Councilor Claude Francke, D-Ward 6, objected to voting on such a major change in the Fire Department without holding a public hearing so residents can weigh in. Francke said the plan was introduced to the council in an executive session June 14, with Esler and the medical director for the Fire Department in attendance.


Francke reiterated Monday a public hearing should be held on the plan, not a private executive session where residents had no opportunity to comment or give input.

Francke also objects to the Fire Department’s making such a major move, which he said would allow it to transport patients to hospitals as far away as Portland, taking two firefighters out of the station for prolonged periods. He said the department budget in 2020 was $2.2 million and the proposed budget for 2022-23 is $4.2 million, with the ambulance service.

“To me, the bottom line is, we had free ambulance service for 50 years, with one of the most reliable companies providing ambulance service, certainly in the state,” Francke said, “and we want to replace that with one subsidized by the taxpayers of Waterville.”

Tim Beals, executive director of Delta Ambulance, said Monday that Delta will still serve as a mutual aid, or backup service, in an agreement with Waterville that is now being developed. He said it is essentially the same as the one Delta had with the city prior to the contract the city and Delta began two years ago, where Delta supported the Fire Department with two ambulances and paramedics.

In 2019, Mayor Jay Coelho, who was then a city councilor, and Councilor Michael Morris, D-Ward 1, advocated with Esler for buying used ambulances so the Fire Department could become licensed to transport patients to hospitals. Both Delta and Waterville firefighters responded to emergencies, such as automobile crashes, but only Delta, which employed paramedics, could transport patients.

Esler said at the time Delta was sometimes late to arrive to accidents or other calls, and he wanted to ensure the Fire Department could help transport patients in cases where Delta could not be there more quickly. He said he did not plan for the department to become a full transport service.
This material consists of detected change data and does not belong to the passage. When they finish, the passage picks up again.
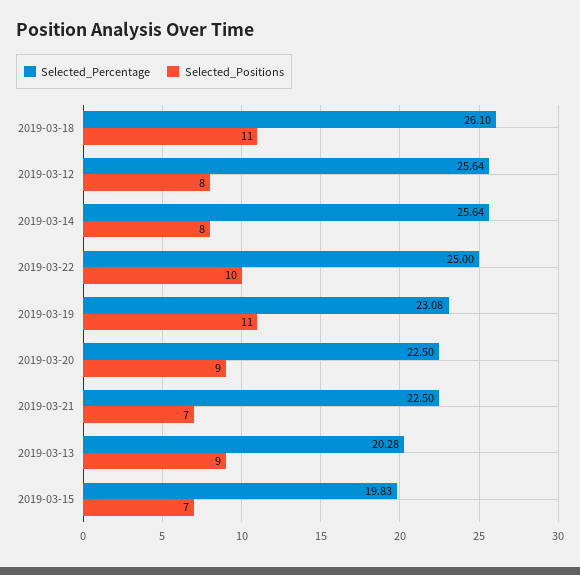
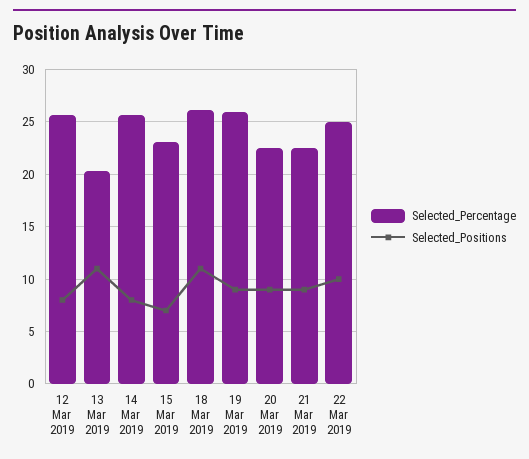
Selected_Percentage, 2019-03-19: 23.08 -> 26
Selected_Positions, 2019-03-19: 11 -> 9
Selected_Positions, 2019-03-21: 7 -> 9
Selected_Positions, 2019-03-13: 9 -> 11
Selected_Percentage, 2019-03-15: 19.83 -> 23

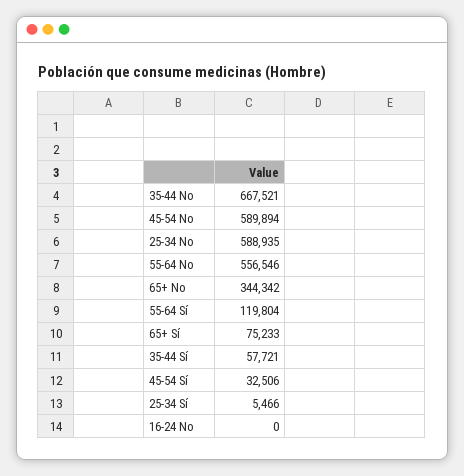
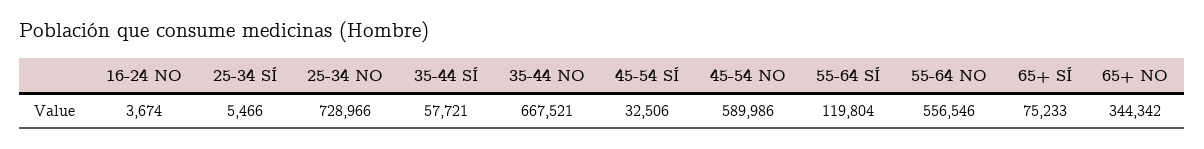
45-54 No: 589894 -> 589986
25-34 No: 588935 -> 728966
16-24 No: 0 -> 3674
The Fire Department ultimately became licensed to transport and bought two used ambulances in 2019, and the city in 2020 formed a partnership with Delta for transport service. Esler recently asked, however, that a study be done on EMS services in the city, while acknowledging the outcome could lead to the city terminating its relationship with Delta and going on its own for ambulance services. The department asked Delta officials to fund half of the study, but Delta declined, having recently had its own study done by the same company.

Delta officials decided in May to pull out of its agreement July 1, with Beals saying the city hired away four of its employees, which made it more difficult to collaborate with a partner that did that.
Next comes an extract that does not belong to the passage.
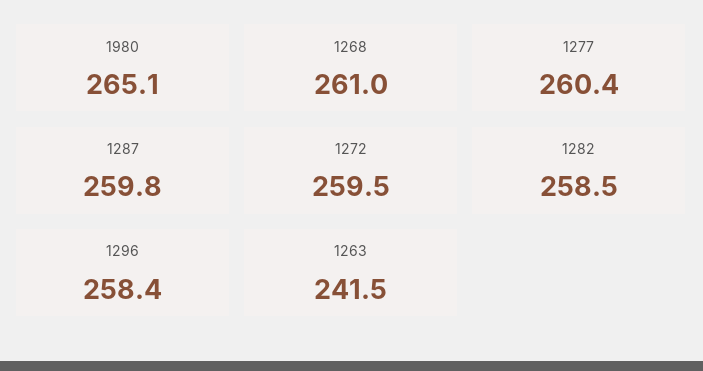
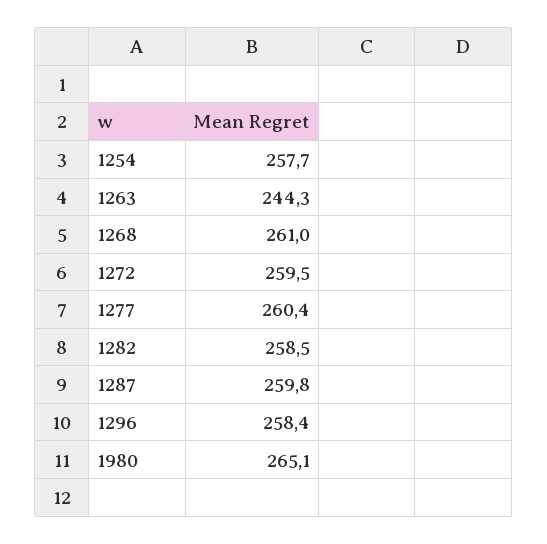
1263: 241.5 -> 244.3
1254: none -> 257.7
Beals said Monday that Delta will be able to take back seven Delta employees and the two ambulances it had dedicated to the city’s Fire Department. Delta has been hiring employees and has a program in place that pays to train those who are becoming paramedics.
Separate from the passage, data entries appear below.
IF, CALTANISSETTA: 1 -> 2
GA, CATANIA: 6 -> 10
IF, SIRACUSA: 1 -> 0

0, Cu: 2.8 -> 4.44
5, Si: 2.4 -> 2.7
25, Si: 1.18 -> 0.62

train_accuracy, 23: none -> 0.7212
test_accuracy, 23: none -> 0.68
“We continue to bring staff on board,” Beals said. “We’ve been hiring steadily. We’re confident that we’re going to continue to serve the towns we’re responsible for, and provide backup for Waterville and Winslow.”

Beals said he recommends Waterville have a study done on EMS services before hiring 10 more people.

“Before you spend that money,” he said, “it may behoove them to do that study and see what it tells them.”

Beals disputed claims that employees left Delta because of a disintegrating work environment, saying the state retirement system in Maine offers good benefits for those who go to work for municipalities and that serves as an incentive. He said working during the COVID-19 pandemic was tough, but Delta employees weathered the storm.

“Our staff has certainly stood the test of time during the pandemic, and they’ve done a fantastic job and continue to provide a high level of emergency care to the region through the pandemic,” he said. “We’re going to continue to do that beyond the pandemic.”